**PROBLEM DESCRIPTION**
Take the listing and print it in full, exactly as given.
** Opening RECORDED INFORMATION block **
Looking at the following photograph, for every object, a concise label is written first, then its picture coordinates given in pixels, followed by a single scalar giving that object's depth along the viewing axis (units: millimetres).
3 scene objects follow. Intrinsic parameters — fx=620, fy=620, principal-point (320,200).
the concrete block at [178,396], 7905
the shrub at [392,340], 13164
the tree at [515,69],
** Closing RECORDED INFORMATION block **
**ANSWER SPACE**
Looking at the following photograph, for every object, a concise label is written first, then its picture coordinates given in pixels, followed by a single scalar giving that object's depth along the viewing axis (units: millimetres).
3 scene objects follow. Intrinsic parameters — fx=620, fy=620, principal-point (320,200).
the concrete block at [178,396], 7905
the shrub at [392,340], 13164
the tree at [515,69],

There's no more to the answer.